Passage to read.
....................
So the world at large, and America in particular is an especially misogynistic place. And this novel explores one particular facet of that misogyny, the disposable nature of women and girls. Based on the 1969 Chappaquiddick incident in which Ted Kennedy drunkenly drove off into the water, escaped with his life, while leaving the 29 year old campaign worker Mary Jo Kopechne to die in the car, this novel explores the ways in which specific power of a Senator, and the more generalized power of men to protect and alleviate men from the guilt of their own actions.
The book itself is a fictionalized account and changes details in various ways to make it more of a “ripped from the headlines” kind of book and not historical fiction kind of thing, especially given that Joyce Carol Oates wrote this in 1990, ten years after Ted Kennedy’s presidential run and very much in the midst of his being an active US Senator.
The book itself is focused, insightful, and grueling.
I have a weird relationship with this event, much like a lot of the United States does. Like many people who grew up in a Democratic household and stayed Democrat (or Left or Liberal or Progressive) and like nearly everyone in the country, I am reactively defensive about Democratic politicians. This event (like plenty of others) was used as a political prop, namely on bumper stickers (oddly as anti-gun control stickers) and sneering retorts from Republicans and so my belief for the longest time as a kid was that if Republicans are using it to take down a Kennedy, they must be full of shit about it. This book didn’t change my mind about that — it was changed a long time ago as I grew up and grew out of that same kind of misogyny a lot of American boys stew in most of their lives. The book itself is a kind of totem that can’t be ignored by someone who does consider themselves on the right side of things, as a record of how power functions, and how those feelings about partisan politics can be deeply toxic. Obviously Republicans weren’t right in using this event as a prop, because they were lying through their teeth about their concern and shock, but a lot of Democrats had or have to ask themselves some really important questions about how they processed this part of their history.
....................
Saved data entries
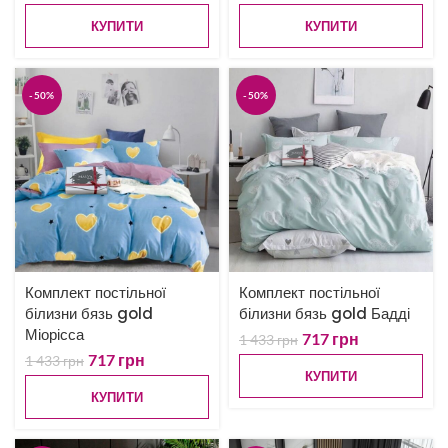
КУПИТИ
КУПИТИ
-50%
-50%
Комплект постільної
Комплект постільної
білизни бязь gold
білизни бязь gold Бадді
Міорісса
717
грн
1 433
грн
717
грн
1 433
грн
КУПИТИ
КУПИТИ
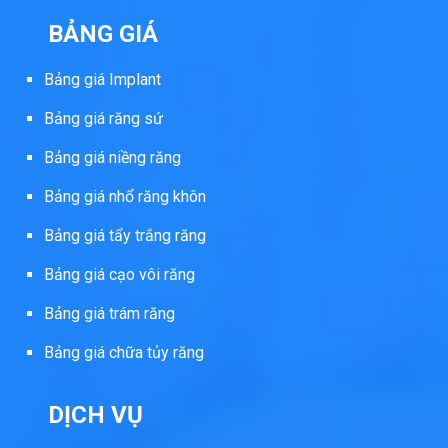
BẢNG GIÁ
Bảng giá Implant
Bảng giá răng sứ
Bảng giá niềng răng
Bảng giá nhổ răng khôn
Bảng giá tẩy trắng răng
Bảng giá cạo vôi răng
Bảng giá trám răng
Bảng giá chữa tủy răng
DỊCH VỤ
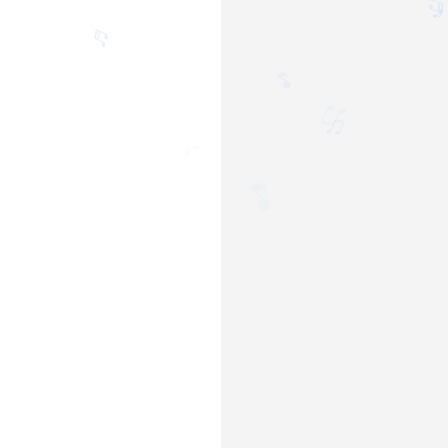
♬
🎵
♫
♫
♪
🎵
♪
♫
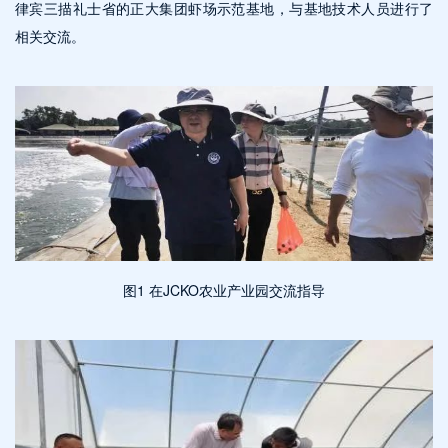
律宾三描礼士省的正大集团虾场示范基地，与基地技术人员进行了
相关交流。
图1 在JCKO农业产业园交流指导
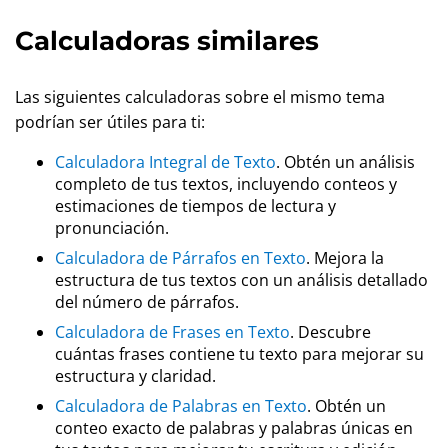
Calculadoras similares
Las siguientes calculadoras sobre el mismo tema
podrían ser útiles para ti:
Calculadora Integral de Texto
. Obtén un análisis
completo de tus textos, incluyendo conteos y
estimaciones de tiempos de lectura y
pronunciación.
Calculadora de Párrafos en Texto
. Mejora la
estructura de tus textos con un análisis detallado
del número de párrafos.
Calculadora de Frases en Texto
. Descubre
cuántas frases contiene tu texto para mejorar su
estructura y claridad.
Calculadora de Palabras en Texto
. Obtén un
conteo exacto de palabras y palabras únicas en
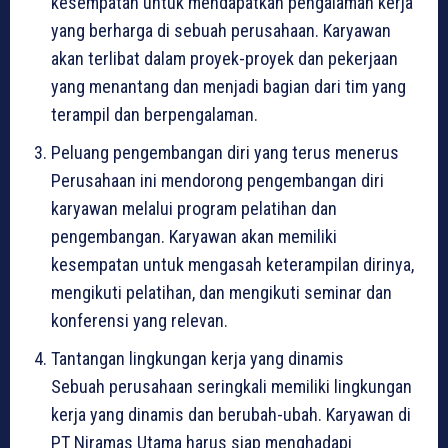
kesempatan untuk mendapatkan pengalaman kerja
yang berharga di sebuah perusahaan. Karyawan
akan terlibat dalam proyek-proyek dan pekerjaan
yang menantang dan menjadi bagian dari tim yang
terampil dan berpengalaman.
Peluang pengembangan diri yang terus menerus
Perusahaan ini mendorong pengembangan diri
karyawan melalui program pelatihan dan
pengembangan. Karyawan akan memiliki
kesempatan untuk mengasah keterampilan dirinya,
mengikuti pelatihan, dan mengikuti seminar dan
konferensi yang relevan.
Tantangan lingkungan kerja yang dinamis
Sebuah perusahaan seringkali memiliki lingkungan
kerja yang dinamis dan berubah-ubah. Karyawan di
PT Niramas Utama harus siap menghadapi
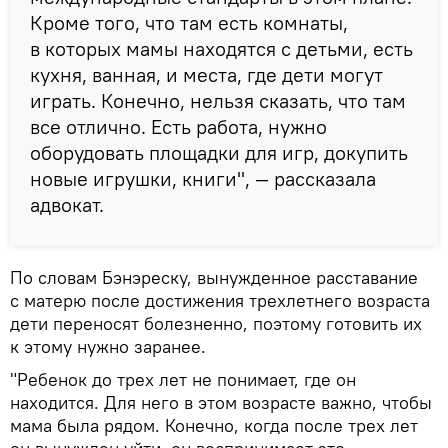
Кроме того, что там есть комнаты,
в которых мамы находятся с детьми, есть
кухня, ванная, и места, где дети могут
играть. Конечно, нельзя сказать, что там
все отлично. Есть работа, нужно
оборудовать площадки для игр, докупить
новые игрушки, книги", — рассказала
адвокат.
По словам Бэнэреску, вынужденное расставание
с матерю после достижения трехлетнего возраста
дети переносят болезненно, поэтому готовить их
к этому нужно заранее.
"Ребенок до трех лет не понимает, где он
находится. Для него в этом возрасте важно, чтобы
мама была рядом. Конечно, когда после трех лет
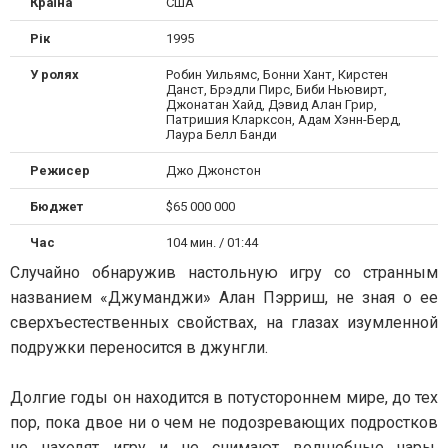
Країна
США
Рік
1995
У ролях
Робин Уильямс, Бонни Хант, Кирстен
Данст, Брэдли Пирс, Биби Ньювирт,
Джонатан Хайд, Дэвид Алан Грир,
Патришия Кларксон, Адам Хэнн-Берд,
Лаура Белл Банди
Режисер
Джо Джонстон
Бюджет
$65 000 000
Час
104 мин. / 01:44
Случайно обнаружив настольную игру со странным
названием «Джуманджи» Алан Пэрриш, не зная о ее
сверхъестественных свойствах, на глазах изумленной
подружки переносится в джунгли.
Долгие годы он находится в потустороннем мире, до тех
пор, пока двое ни о чем не подозревающих подростков
не находят игру и не снимают волшебные чары,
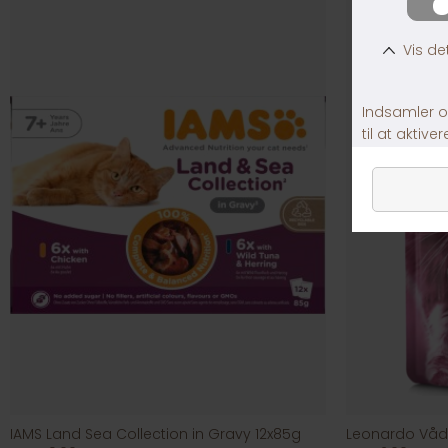
IAMS Land Sea Collection in Gravy 12x85g
Leonardo Vådf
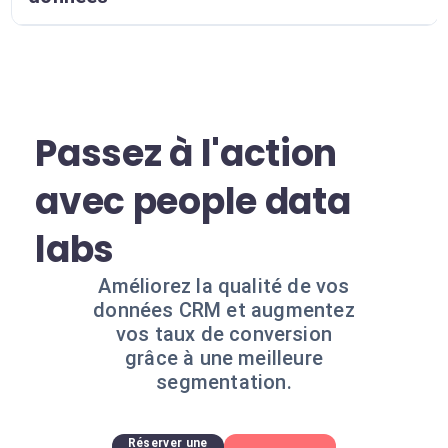
Passez à l'action
avec people data
labs
Améliorez la qualité de vos
données CRM et augmentez
vos taux de conversion
grâce à une meilleure
segmentation.
Réserver une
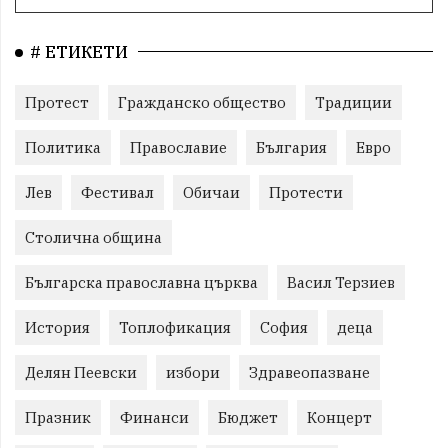
# ЕТИКЕТИ
Протест
Гражданско общество
Традиции
Политика
Православие
България
Евро
Лев
Фестивал
Обичаи
Протести
Столична община
Българска православна църква
Васил Терзиев
История
Топлофикация
София
деца
Делян Пеевски
избори
Здравеопазване
Празник
Финанси
Бюджет
Концерт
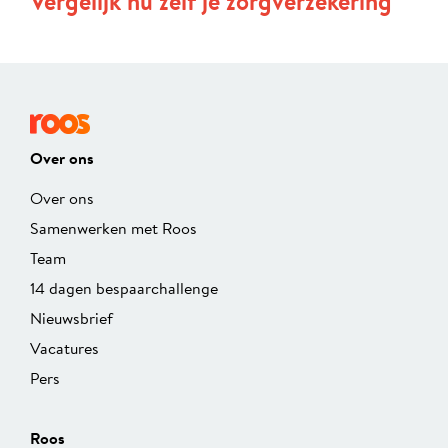
Vergelijk nu zelf je zorgverzekering
Over ons
Over ons
Samenwerken met Roos
Team
14 dagen bespaarchallenge
Nieuwsbrief
Vacatures
Pers
Roos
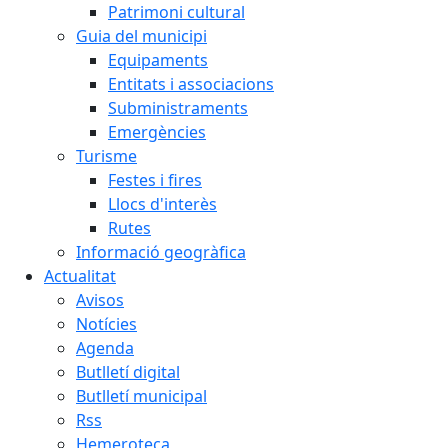
Patrimoni cultural
Guia del municipi
Equipaments
Entitats i associacions
Subministraments
Emergències
Turisme
Festes i fires
Llocs d'interès
Rutes
Informació geogràfica
Actualitat
Avisos
Notícies
Agenda
Butlletí digital
Butlletí municipal
Rss
Hemeroteca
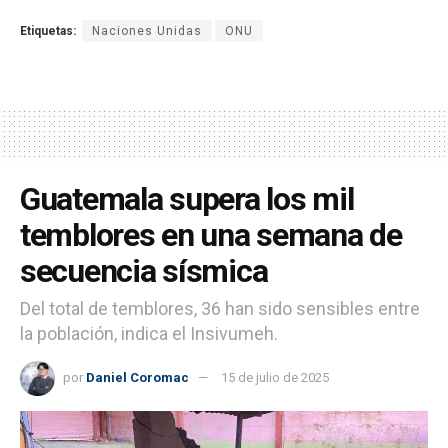
Etiquetas:
Naciones Unidas
ONU
Guatemala supera los mil
temblores en una semana de
secuencia sísmica
Del total de temblores, 36 han sido sensibles entre
la población, indica el Insivumeh.
por
Daniel Coromac
15 de julio de 2025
....................
Work task 1. Reproduce verbatim the passage of the review starting with "So the world" and going on through "their own actions.".
Work task 2. List every person the review mentions by name.
Work task 3.
Answer these questions using the review:
(a) In what year did the Chappaquiddick incident take place?
(b) In what year did Joyce Carol Oates write the book?
(c) Which three adjectives does the reviewer use to describe the book?
The data above is separate material and is not connected to the review.

Written solution 1.
So the world at large, and America in particular is an especially misogynistic place. And this novel explores one particular facet of that misogyny, the disposable nature of women and girls. Based on the 1969 Chappaquiddick incident in which Ted Kennedy drunkenly drove off into the water, escaped with his life, while leaving the 29 year old campaign worker Mary Jo Kopechne to die in the car, this novel explores the ways in which specific power of a Senator, and the more generalized power of men to protect and alleviate men from the guilt of their own actions.

Written solution 2.
Ted Kennedy
Mary Jo Kopechne
Joyce Carol Oates

Written solution 3.
(a) 1969
(b) 1990
(c) Focused, insightful, and grueling